▶ **Document excerpt**
"Scarcity" as Political Strategy
Reflections on Three Hanging Children
by Nicholas Hildyard
first published 6 June 2005
There are two striking features of "scarcity" -- not enough food or water or land and so on -- within modern economic theory: one, its failure to explain what it claims to explain; and two, its enduring appeal despite this failure. Hunger, for example, is rarely caused by an absolute scarcity (no food at all) but socially-generated ones -- not enough food in some places for some people because of various mechanisms that give more power to some people to deny food to others.
But even if it is (reluctantly) acknowledged that yesterday's or today's famines and resource crises are not caused by too many people but by a range of political conflicts, the claim that there will not be enough food, water, land, housing or clean air in future because of future population growth still seems plausible.
Despite this power of scarcity and population to colonise the future, resources crises are likely to be rooted in the same dynamics as they are today: political conflict, sexism, racism, human rights abuses, and environmentally destructive practices. To prepare for future resource crises, it would be more sensisble to address the present than to look to a theoretical model of the future.

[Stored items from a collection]
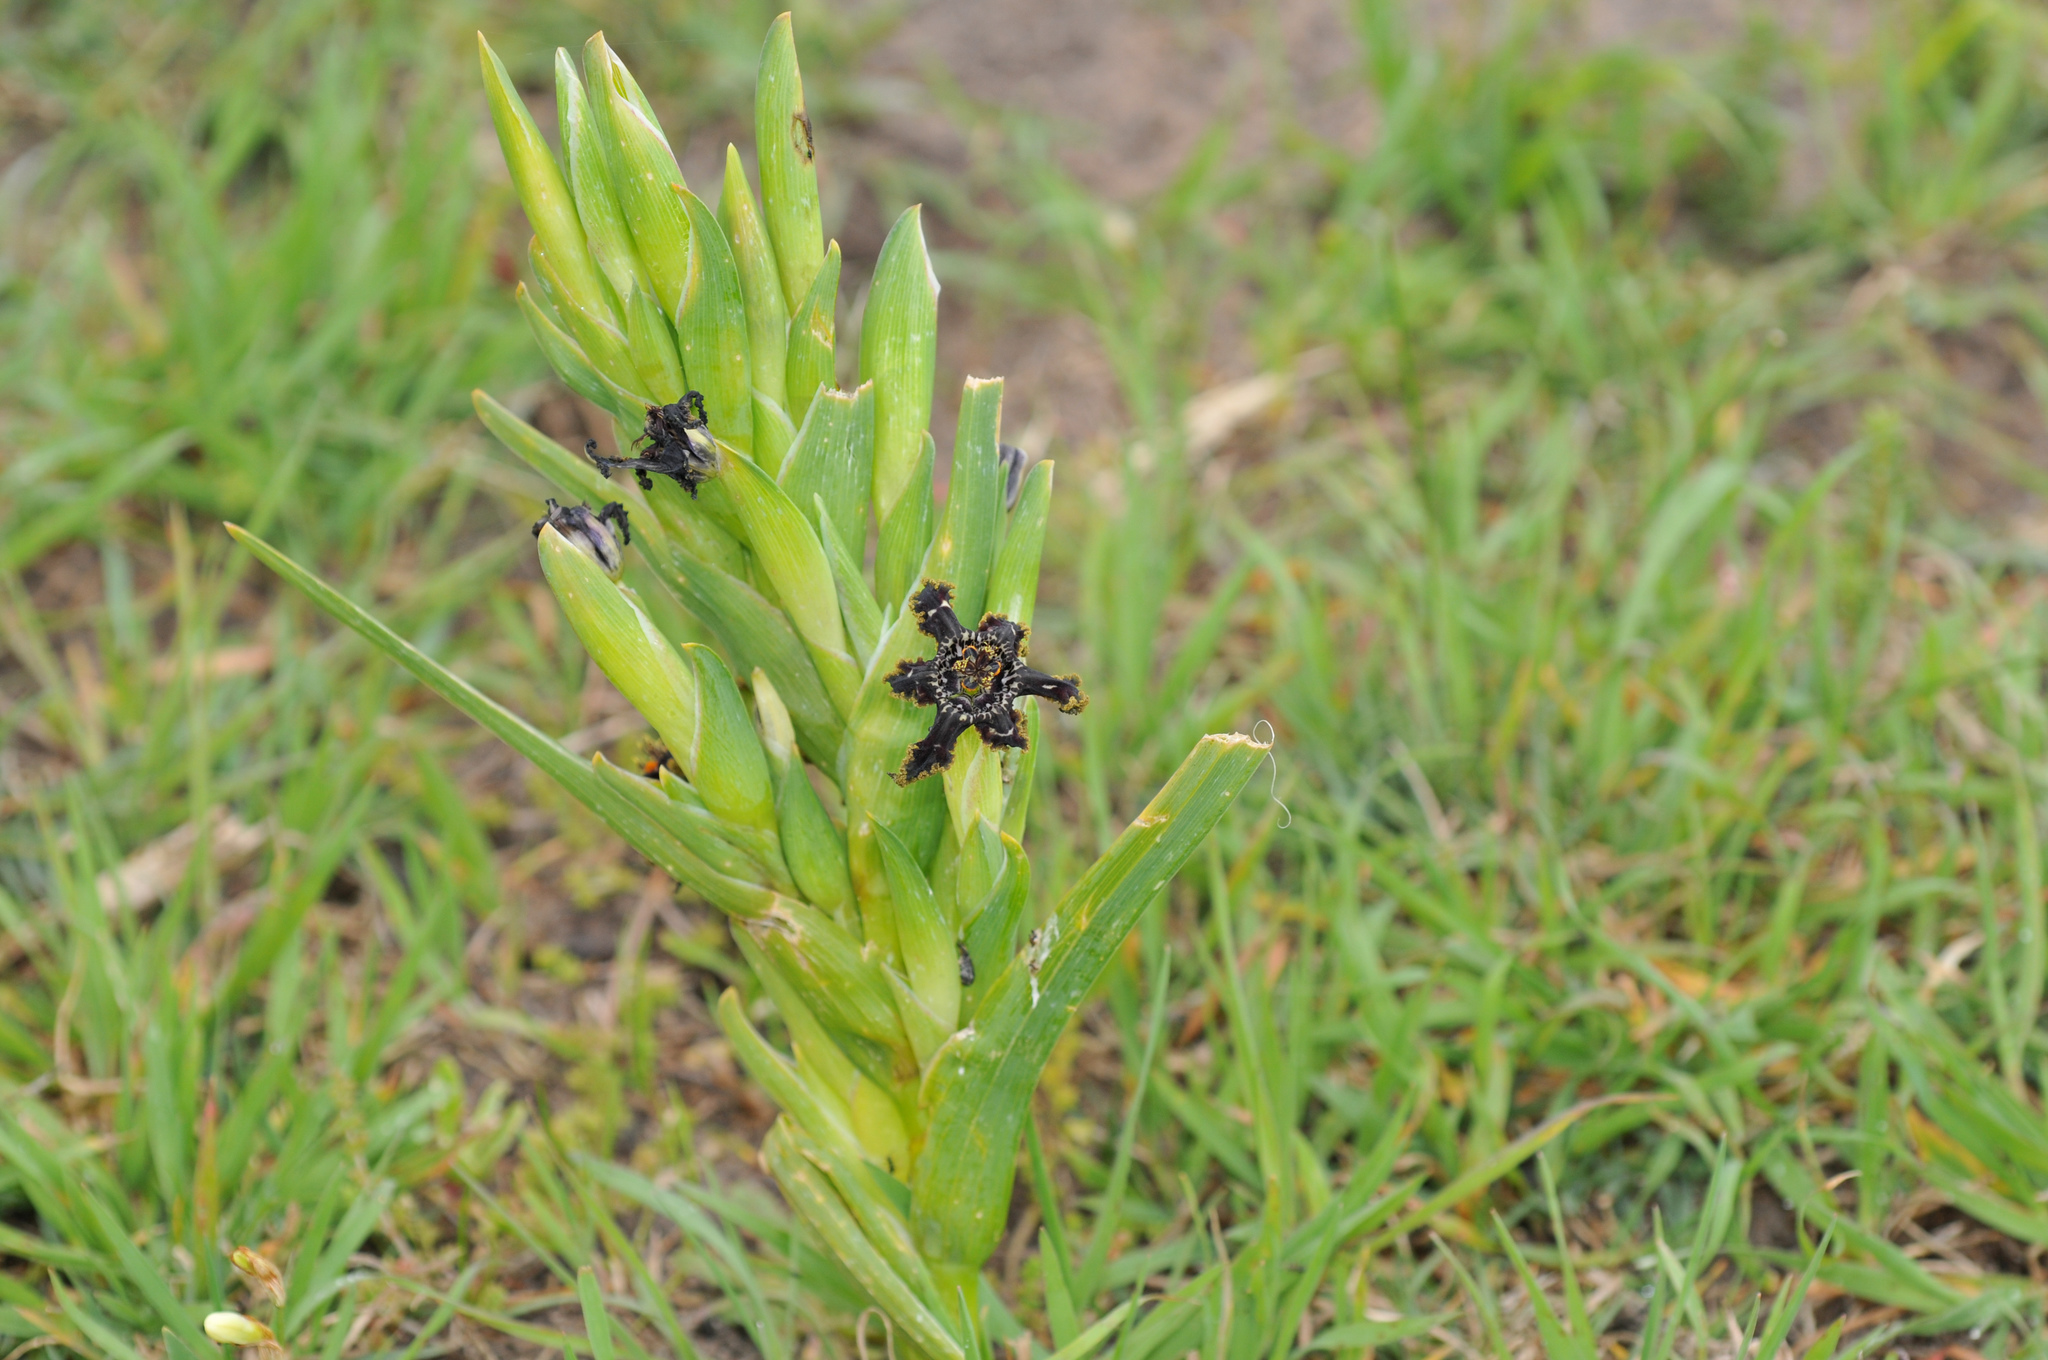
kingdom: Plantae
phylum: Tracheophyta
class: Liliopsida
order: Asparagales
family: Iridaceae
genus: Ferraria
==
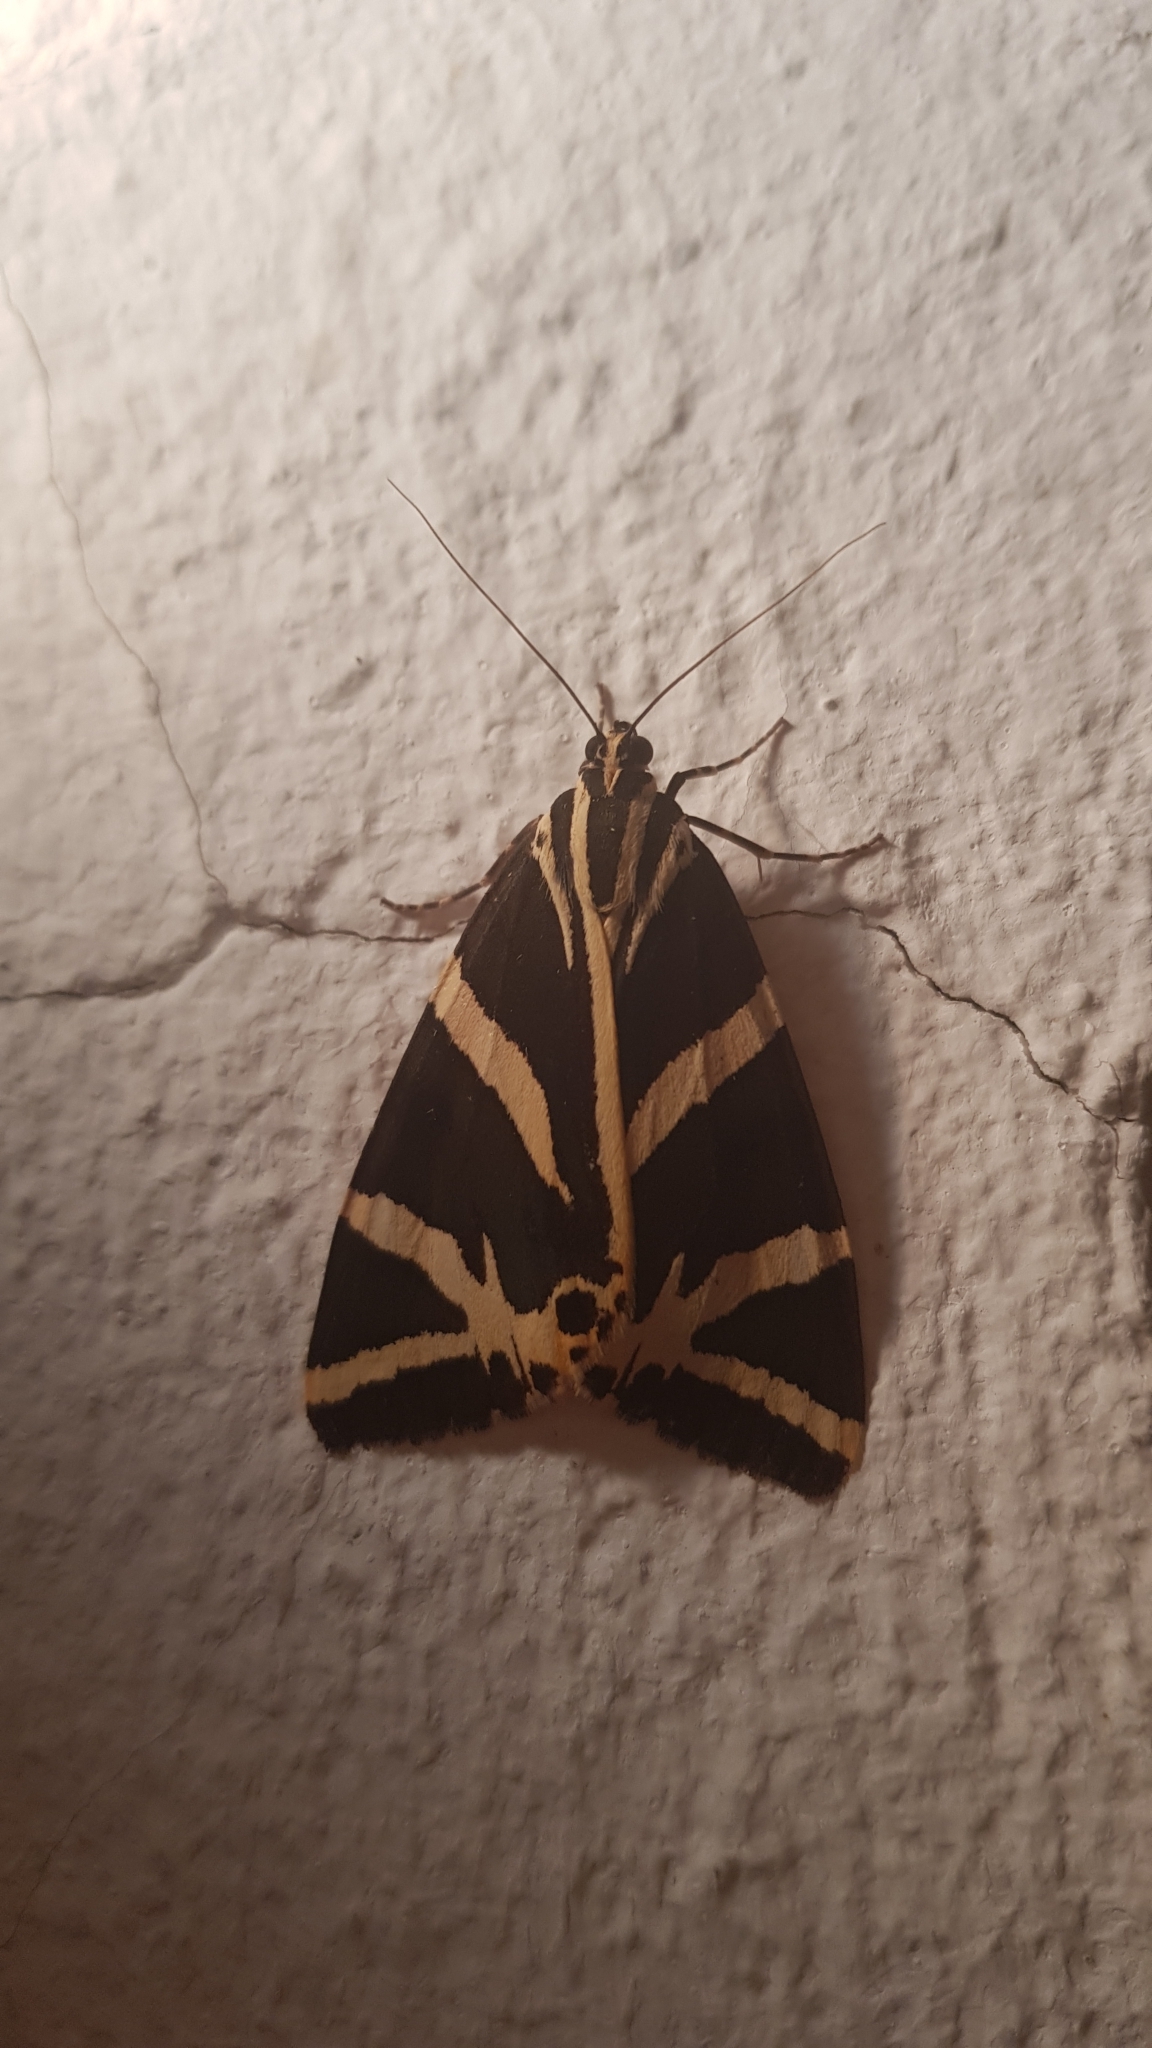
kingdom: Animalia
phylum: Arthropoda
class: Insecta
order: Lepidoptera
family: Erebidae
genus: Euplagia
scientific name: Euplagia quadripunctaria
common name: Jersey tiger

▶ **Assignment**
Pick up the essay on scarcity as a political strategy after its final sentence and write the passage that comes next.

▶ **Response area**
This paper was presented at a conference on "Scarcity and the Politics of Allocation", held at the Institute of Development Studies, University of Brighton, UK from 6-7 June 2005. Participants at the conference drew up and issued a statement on "scarcity" highlighting the various actions that should be taken to prevent more powerful groups from capturing resources at the expense of weaker ones.
It was subsequently published in a book, The Limits to Scarcity: Contesting the Politics of Allocation, edited by Lyla Mehta and published by Earthscan in December 2010.